- **What to produce**: Please output all the entries word for word, without the pictures.

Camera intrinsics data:
··········

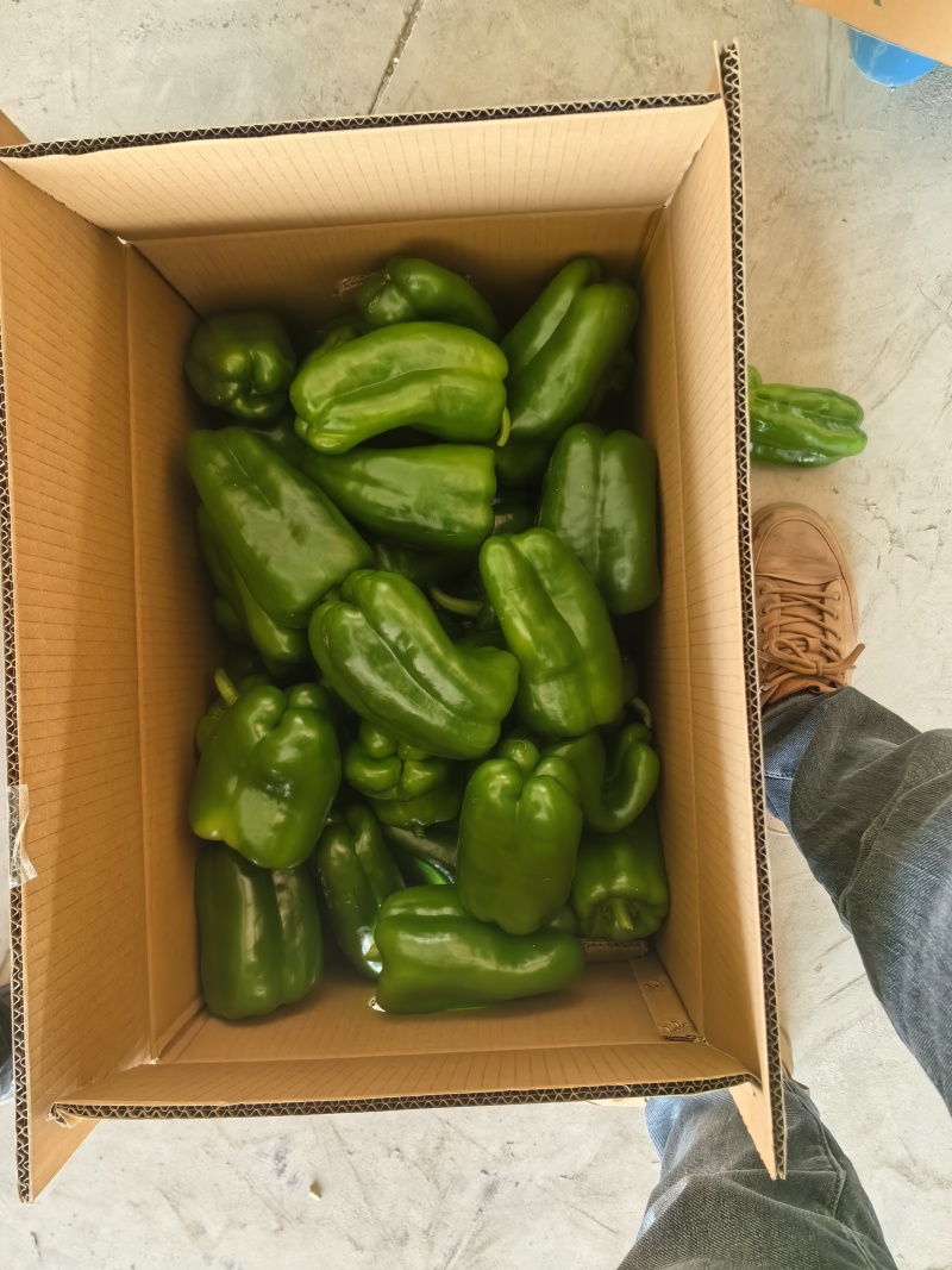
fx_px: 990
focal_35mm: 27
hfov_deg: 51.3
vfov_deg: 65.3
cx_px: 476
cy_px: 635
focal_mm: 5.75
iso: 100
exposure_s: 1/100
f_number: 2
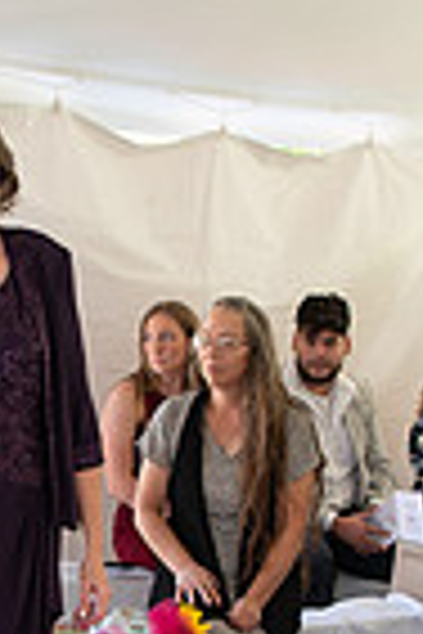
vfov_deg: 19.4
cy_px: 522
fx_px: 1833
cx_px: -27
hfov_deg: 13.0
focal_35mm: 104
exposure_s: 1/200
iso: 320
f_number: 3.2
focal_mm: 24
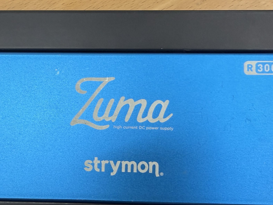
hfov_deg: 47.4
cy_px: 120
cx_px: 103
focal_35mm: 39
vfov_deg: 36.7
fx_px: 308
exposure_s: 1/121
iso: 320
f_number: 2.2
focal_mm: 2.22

··········

- **Answer box**:
fx_px: 990
focal_35mm: 27
hfov_deg: 51.3
vfov_deg: 65.3
cx_px: 476
cy_px: 635
focal_mm: 5.75
iso: 100
exposure_s: 1/100
f_number: 2
vfov_deg: 19.4
cy_px: 522
fx_px: 1833
cx_px: -27
hfov_deg: 13.0
focal_35mm: 104
exposure_s: 1/200
iso: 320
f_number: 3.2
focal_mm: 24
hfov_deg: 47.4
cy_px: 120
cx_px: 103
focal_35mm: 39
vfov_deg: 36.7
fx_px: 308
exposure_s: 1/121
iso: 320
f_number: 2.2
focal_mm: 2.22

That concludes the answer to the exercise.